Take this case. Two weeks ago, West-end firm Withers was told by a High Court judge that it had provided negligent advice when assuring the buyers of a £6.8m house in Chelsea that the property came with access to a communal garden for residents. It turned out there was no such access. The buyers sued the firm and were awarded just over £100,000 in damages. This was at the end of a process involving lawyers and the courts, and it took four years.

The availability of a complaints process that may lead to a financial compensation award is a basic requirement for a responsible profession but the scale of the proposal is a concern for law firms.

Like the proposal on third-party complaints last week, which the panel says should be read as part of its response to LeO’s consultation, this response questions the basic principles on which professional liability is assessed and negligence established.

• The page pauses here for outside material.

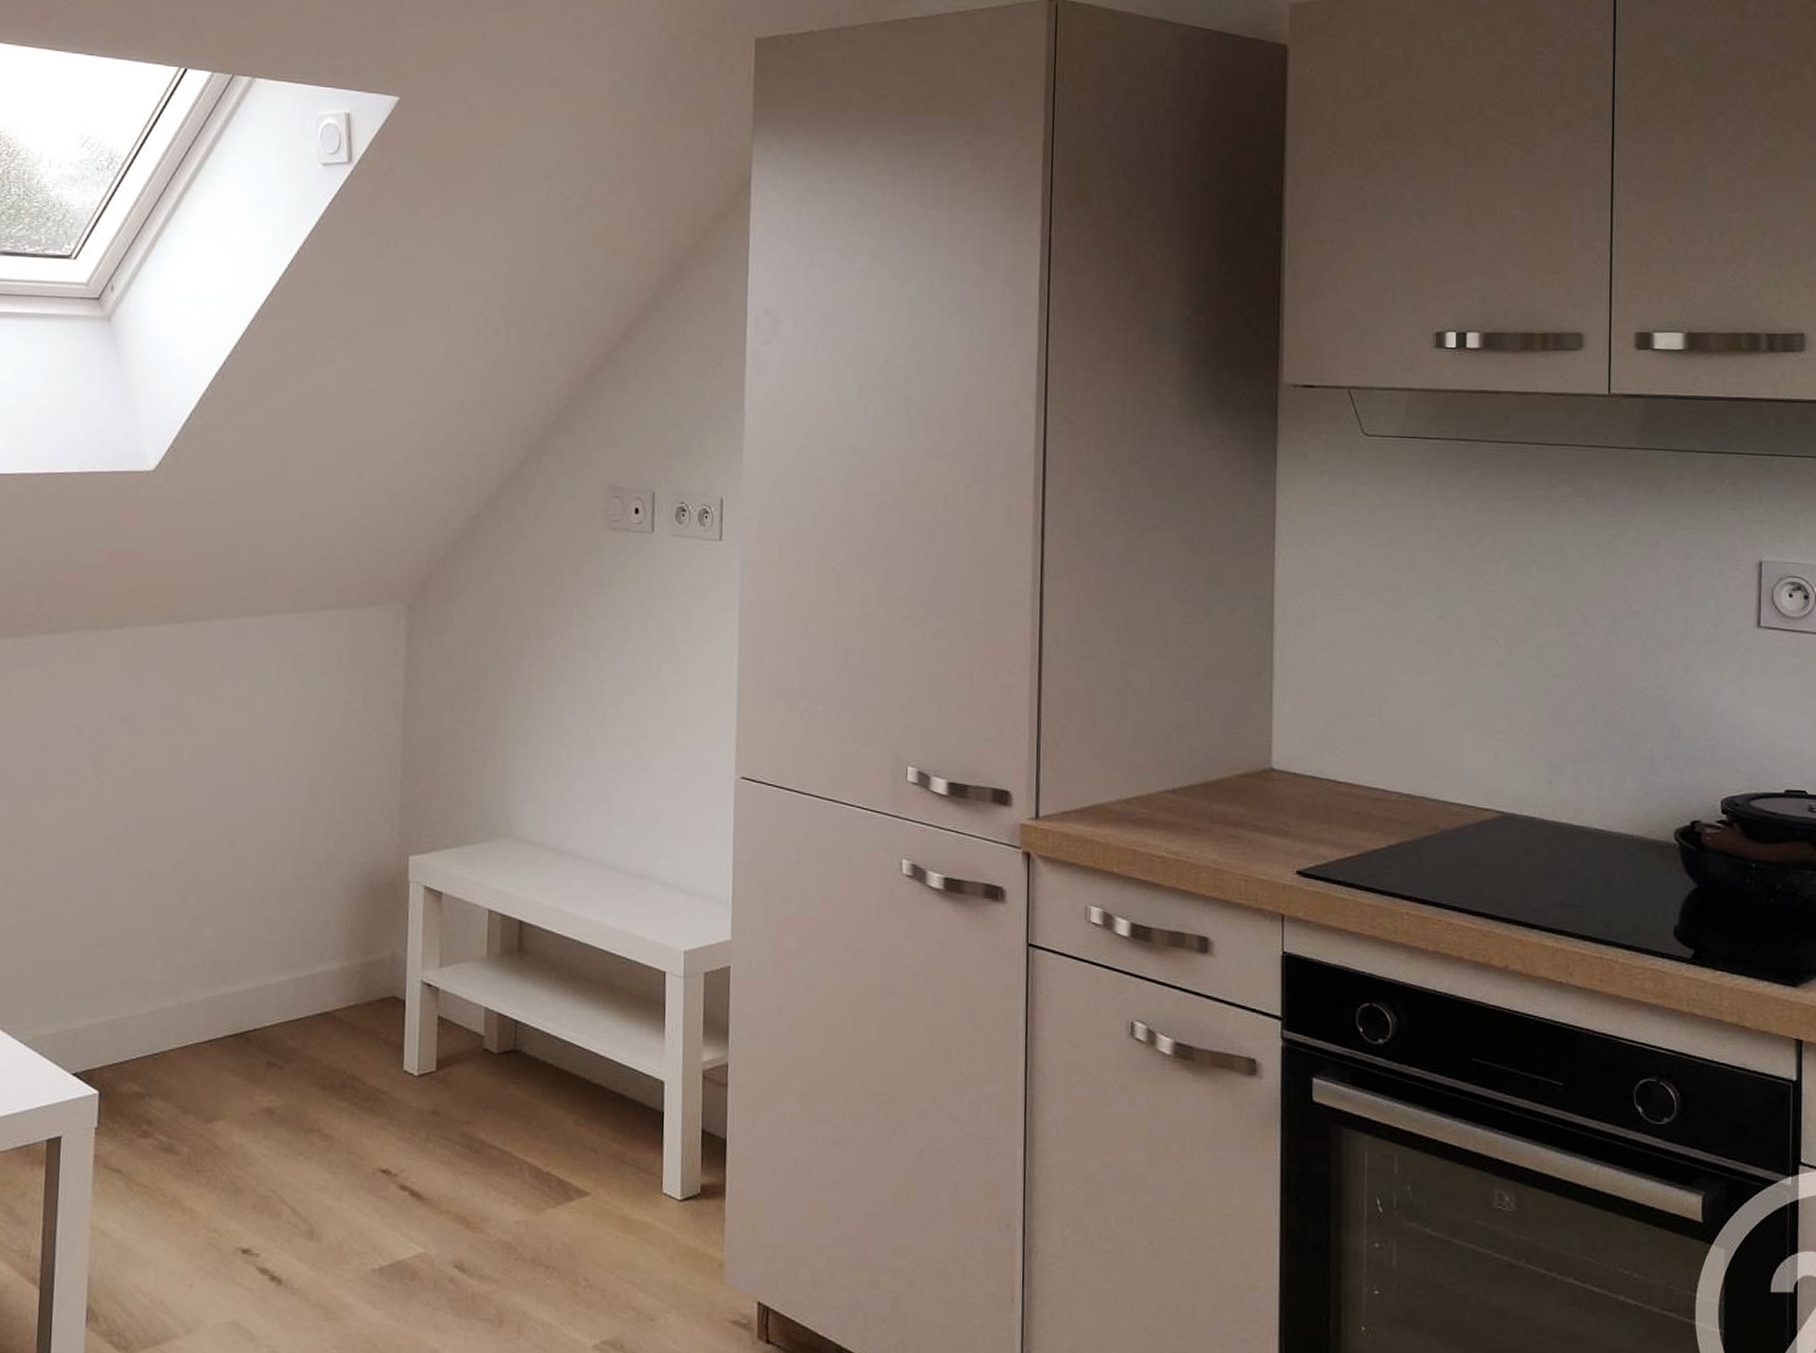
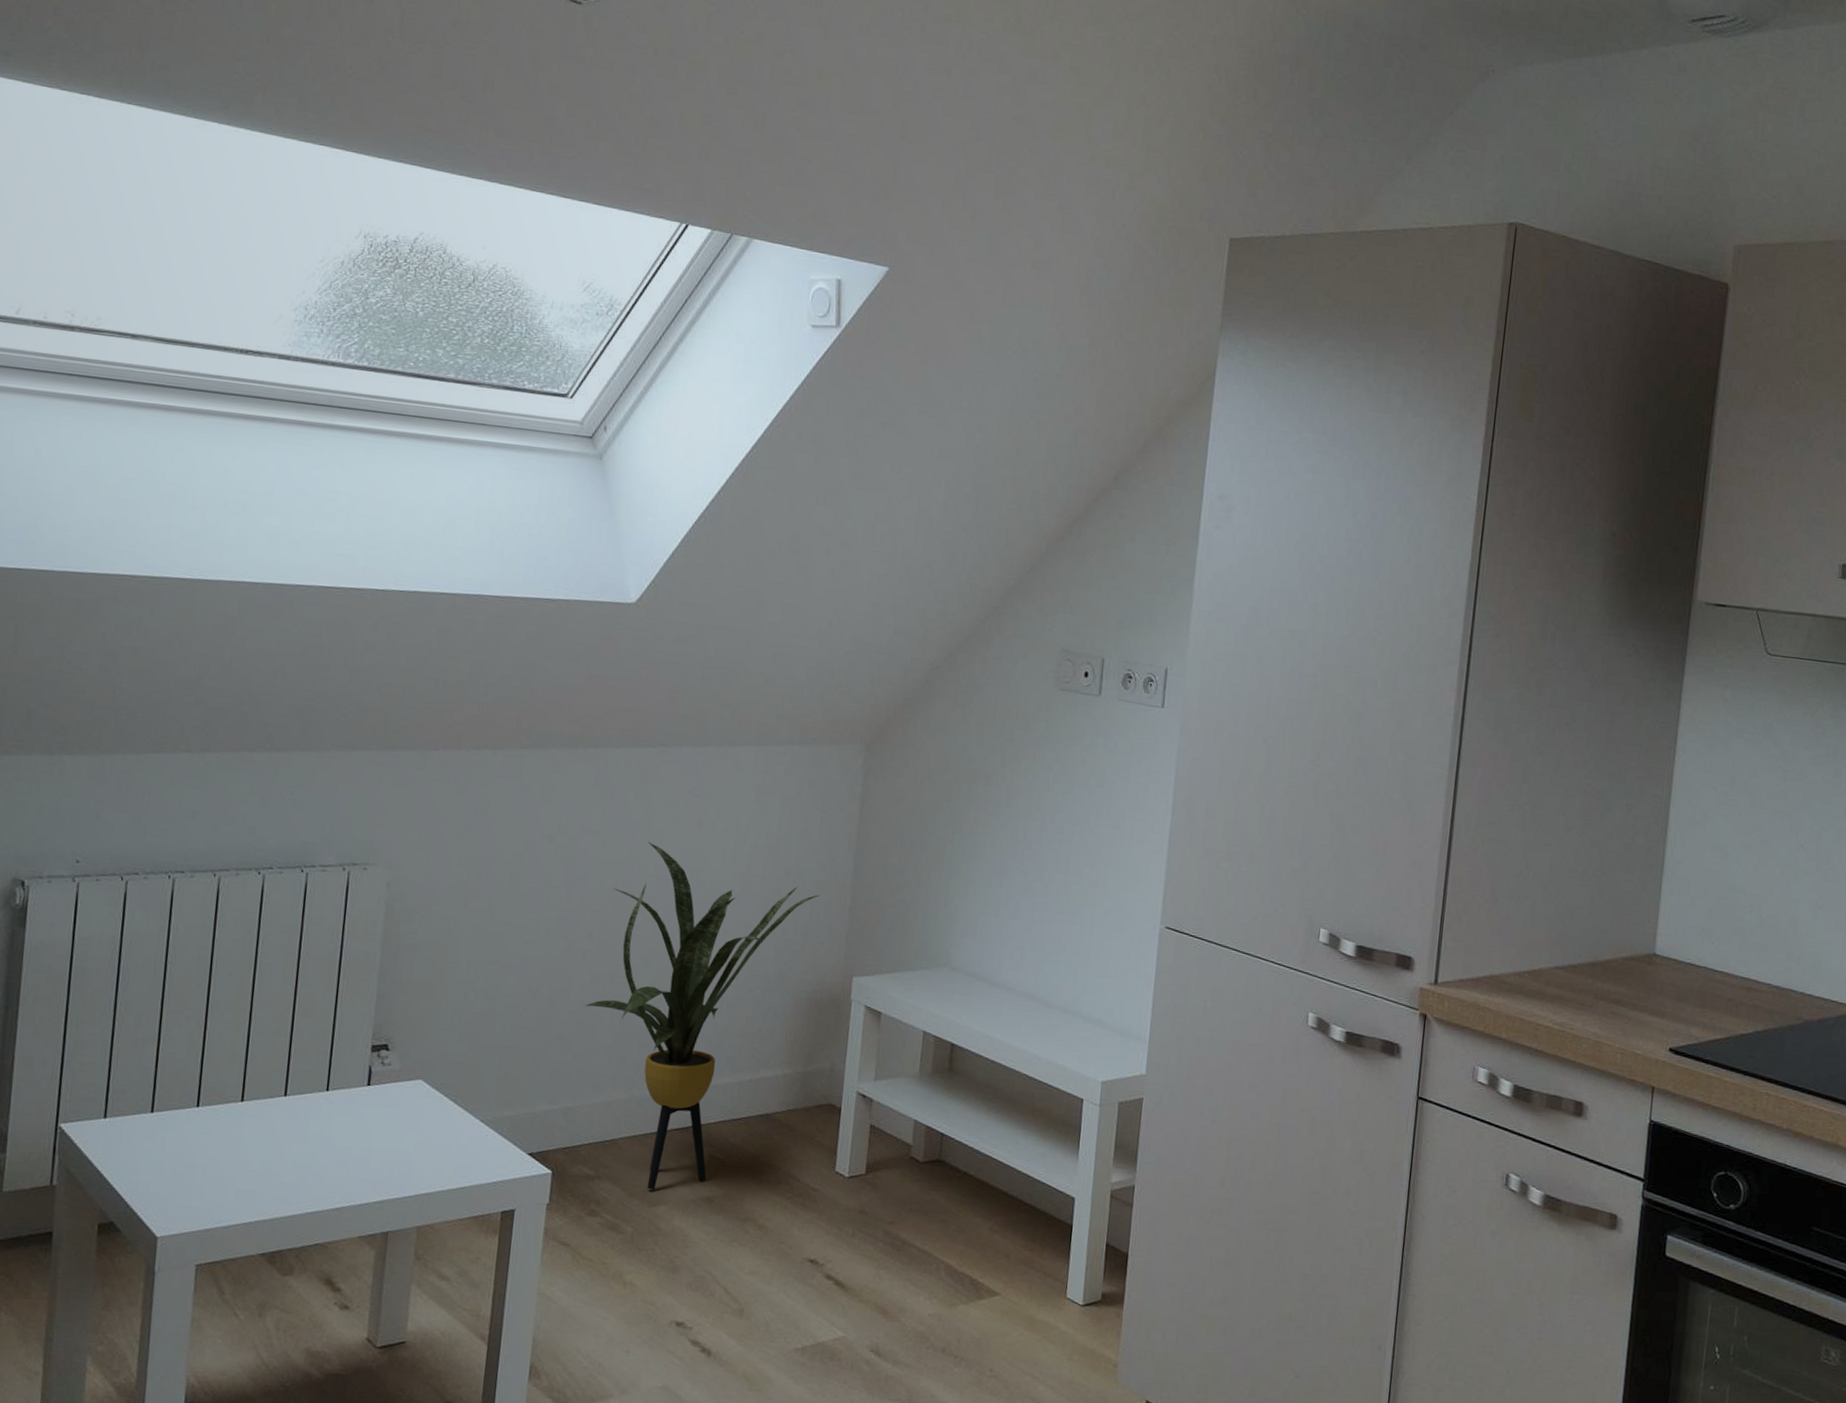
house plant: none [124,724,369,1105] -> present [585,841,821,1190]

It would be unfair – if not downright wrong – if dissatisfied clients could take a shortcut to compensation for negligence by avoiding the legal process altogether and be able to claim more than might be available through the court process. Instead of pushing for a higher compensation ceiling both the panel and LeO should come up with a structured proposal grading negligence – in a broad sense – by type. This should include clear referral routes to frontline regulators or the courts when particular allegations are made or when claims reach certain levels. It might require a review of the SRA’s own jurisdiction to allow it to make compensation awards. In itself this wouldn’t be a straightforward exercise but it would be a lot more satisfactory than hastily increasing LeO’s compensation ceiling in the blunt pursuit of the consumer agenda.